Product Assembly

The automation task is widespread and has a great variety of applications in industry and manufacturing. Nowadays most part of the work in part factories assembly plants are replaced by robots with automated behavior. This project demonstrates how Learning in Artificial Intelligence can be used to learn based on prior experience and optimize the sequence. (Implemented in C# and MySQL).

 Graph generation

Example rule graph generation is shown below, based on the input of the sketch of mechanical object consisting of four parts (up, down, left and right) (1a) the graph of the rules is generated (1b). If the parts on the sketch are adjacent, that means those parts should be joined together, represented by common edge in the graph of the rules.

a)

1

b)

 

2

Figure 1: Graph generation (a) Sketch of the mechanical object.
(b) Graph of the rules. 


DEADLOCK ELIMINATION

In assembly examples containing large number of parts in case of some incorrect assembly sequences situations leading to deadlocks are possible. 

a)

 3

b)

 4

Figure 2: Deadlock based on geometric limitations.
(a) Occurrence of deadlock (b) Merged deadlock

The assembly decision sequence can start from attaching any two parts, and continue which might lead to the deadlock situation. The strategy of handling the deadlock occurrences is first finding the innermost part that cause deadlock and requiring that it needs to be attached to other parts first. For the deadlock example shown (3a), the graph (3b) is constructed and deadlocks are eliminated by introducing directed graph (3c). 

a)

 

b)

 

c)

 

Figure 3: (a) Deadlock graph example (b) Constructed graph
(c) Partially-directed graph that resolved deadlocks 

In directed graph, if there is an incoming directed edge for a vertex, the part corresponding to the source node of directed edge should be attached to its destination, before the destination node is attached to any other node. E.g. part G cannot be attached to any other part, unless part E is attached to it. Parts A and B can be attached together only if they are attached to all the other parts. Thus attachment of A and B should be the last action.
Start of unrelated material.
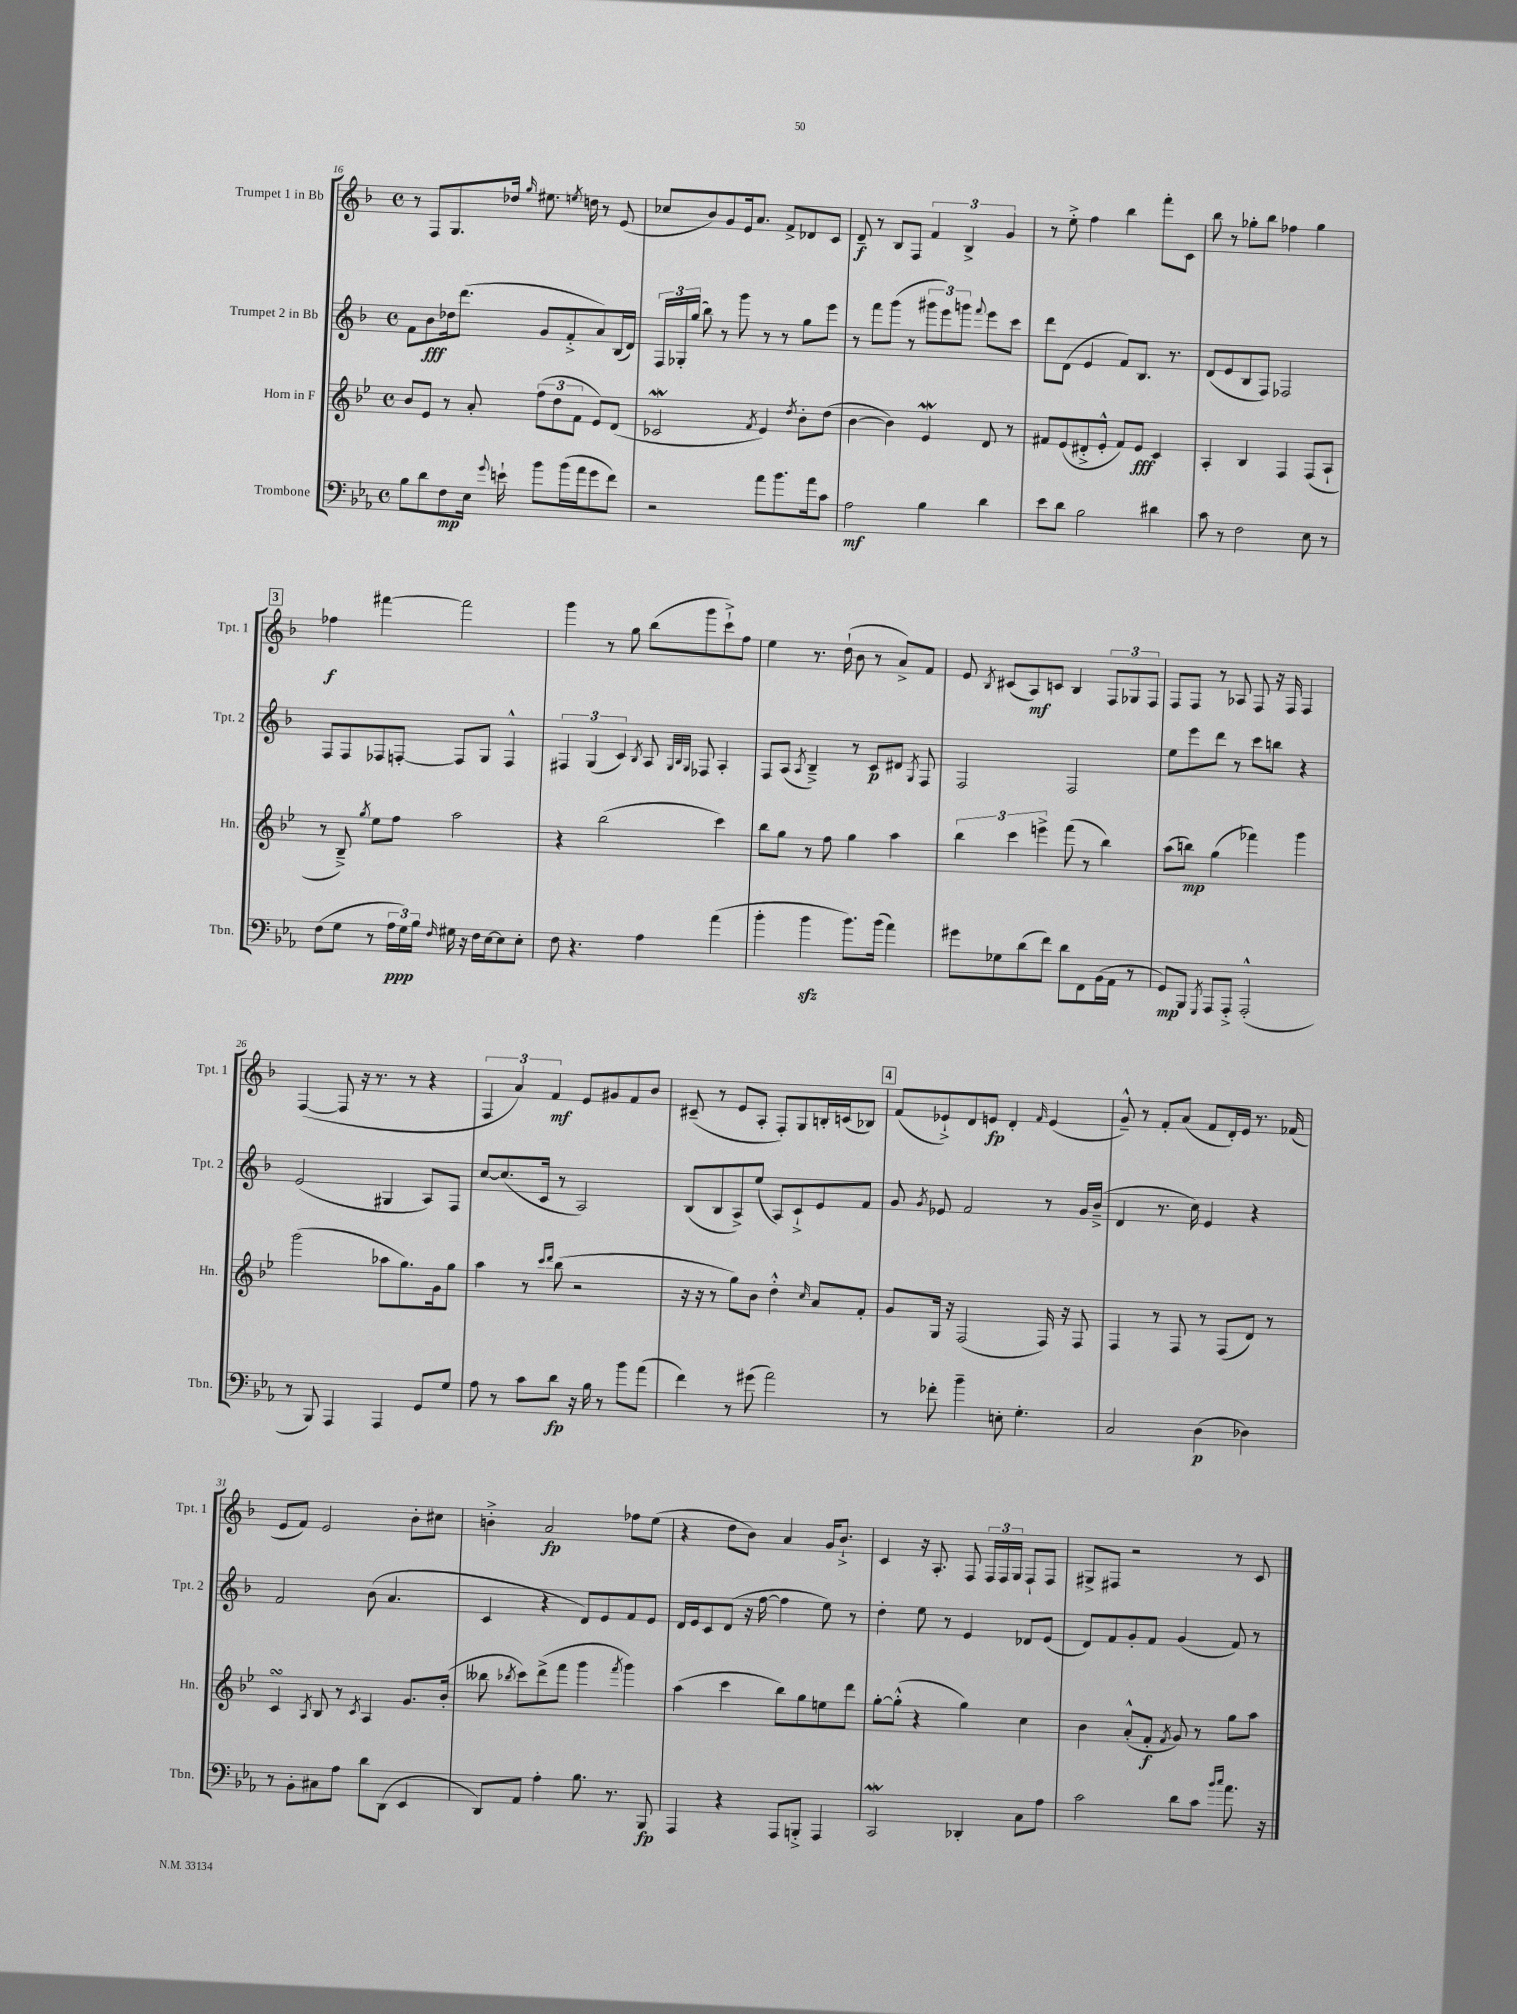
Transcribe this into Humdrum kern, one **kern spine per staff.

Using more complex and real-life example of drawer parts above, using the special software tool developed the following results were produced for the schema (sketch) of the object:

 

Figure 4: Screenshot of the desk assembly rules generation

Vertexes have common edge if the parts have to be attached together (N and M parts are the rails that attach drawer to the desk). The rules graph has undirected edges where the order of joining parts is not important. Therefore graph has undirected edges everywhere except the deadlock occurrence case for bottom of the drawer. Only the vertexes corresponding to sides of the drawer have incoming edges, which mean that those need to be attached to the bottom of drawer before attaching them to any other parts.